Washington apple country. — Laura Brown

Erbine was a Washington apple man through and through. In 1923, he started an apple orchard in Naches Heights, where the soil is good for apple growing. He established irrigation canals and spent his days “setting the pipes,” moving the aluminum irrigation pipe system around the orchard.

Erbine is remembered as a man who lived up to his awesome name. He was disciplined and hard-working, and he met his wife, Lucy, in an ice cream parlor. He visited the Middle East and, finding the apples there mealy, made it his mission to get Washington apples to that part of the world. He hiked to the top of Mount Adams when he was 85.

Erbine died when I was a few years old. But he lived on through his orchards, which I came to know well, thanks to cider weekend.

Every October since the late 1970s, Erbine’s children, their children, and so on down to a fifth generation of Newmans have come to the orchard and hauled out the cider press to turn bins of leftover apples into the freshest, sweetest cider you can imagine. My family moved to the Seattle area when I was 10, and that fall I went to my first cider weekend. That year everyone was wearing bright green shirts celebrating an anniversary — Keep On Pressin’ On! the shirts said.

I loved everything about cider weekend. I loved the work to be done in the crisp fall air, apples to be chopped with the old-fashioned, hand-cranked machine, the resulting mush pressed, then the cider filtered through a cheesecloth into bottles and jugs that everyone had been saving for months. I loved the ever-present springer spaniels that chased apples instead of tennis balls. I loved seeing my grandmother in the orchards where she grew up, surrounded by her two brothers, each of them kind and funny. I loved the ubiquity of apples, the rows and rows of trees, the apples on clocks and light switches and art around the house, and the feeling that this was part of my heritage. We are apple people.

Six summers ago, after years of cider weekends, I drove east over the mountains and kept going, straight across the country to graduate school in Boston and, ultimately, to work on Martha’s Vineyard. I haven’t been to a cider weekend since, though the Newmans kept on pressin’ on. The old-fashioned cider press was replaced with an automatic one, sore muscles not worth that particular tradition.
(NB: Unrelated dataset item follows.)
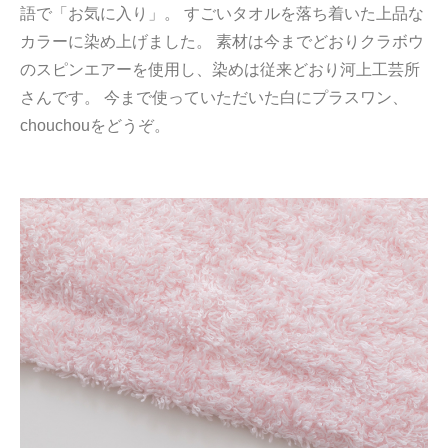
語で「お気に入り」。 すごいタオルを落ち着いた上品な
カラーに染め上げました。 素材は今までどおりクラボウ
のスピンエアーを使用し、染めは従来どおり河上工芸所
さんです。 今まで使っていただいた白にプラスワン、
chouchouをどうぞ。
Almost two years ago my lovely, funny grandmother died, just a few months after her older brother. As we gathered at the funeral I studied family pictures with a new intensity: my grandmother posing in the orchard with one of the early generation spaniels, Erbine wearing overalls and watering the trees.

A few weekends ago my mom and my sister and the rest of the Newmans gathered again for cider weekend. Mom called me afterward and gave me the report. They pressed a bin of honey crisp and a bin of Jonagold, her cousin Randy went rogue and made cider with some Granny Smiths, which was declared too tart by some and delicious by others.
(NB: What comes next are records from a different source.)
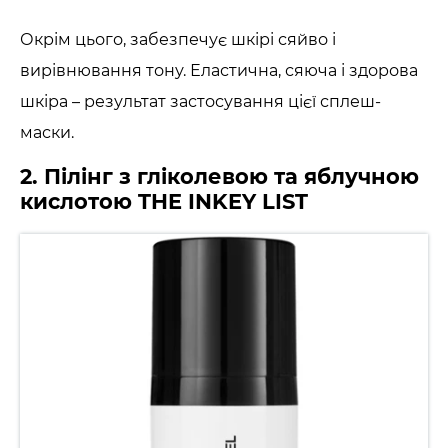
Окрім цього, забезпечує шкірі сяйво і
вирівнювання тону. Еластична, сяюча і здорова
шкіра – результат застосування цієї сплеш-
маски.
2. Пілінг з гліколевою та яблучною
кислотою THE INKEY LIST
Then she told me that the Newman orchards had been sold. The apple industry is tough, she said. My grandmother’s younger brother and his son had taken on the business, but it was difficult and time for them to move on. Most of the trees Erbine planted have been replaced, she added. Cider weekend would go on, because there is never a shortage of extra apples in Yakima Valley.
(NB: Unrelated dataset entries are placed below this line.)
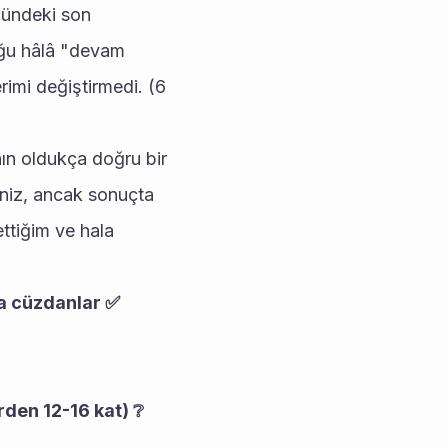
ündeki son 
oğu hâlâ "devam 
imi değiştirmedi. (6 
ın oldukça doğru bir 
niz, ancak sonuçta 
ttiğim ve hala 
da cüzdanlar ✅
rden 12-16 kat) ❔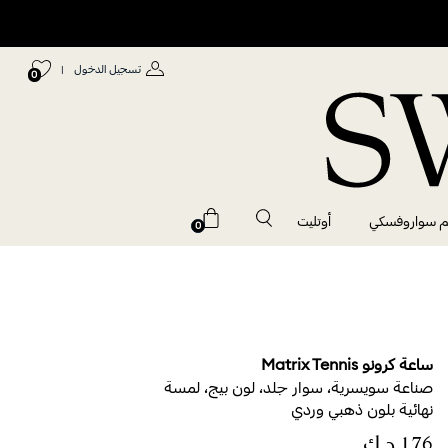
تسجيل الدخول
|
0
م سواروفسكي
أوتليت
0
ساعة كرونو Matrix Tennis
صناعة سويسرية، سوار جلد، لون بيج، لمسة
نهائية بلون ذهبي وردي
“Isn’t this kind of sad?” I asked my mom, knowing the answer. My mom loves the orchards as much as anyone, had just told me about watching the sunrise over the trees. It is sad, she said. The end of an era.

I mulled over the news, aware that it was easy to be sad about this change when I wasn’t actually trying to make a living on the apples.

But there was more to my sadness. Guilt and regret that I missed my grandmother’s last few cider weekends, homesickness, the complicated feelings that often come with living 3,000 miles away from my immediate family, our 17-year-old cats, dear friends, those apple trees. Living so far from home, I find myself wanting everything to stay the same back home while I’m away. I want to feel that there is something to come back to, something I have been a part of. As I make my way alone in a new and faraway place, it becomes more important to feel like I’m still rooted somewhere.

I don’t know what Erbine Newman would tell me about this, but I can learn from what he did. He created a life doing what he loved in a beautiful place. He took a risk. Apple trees take time to grow, and they are vulnerable to frost and bugs and disease. All these years later, the orchard is still there, no matter who owns it. The family still gathers. And the view from the orchards, those hills, is the same as it always has been.

If I close my eyes, I can still see that sight from anywhere I happen to be. I can see Erbine back in his overalls, pruning his trees to allow for new growth.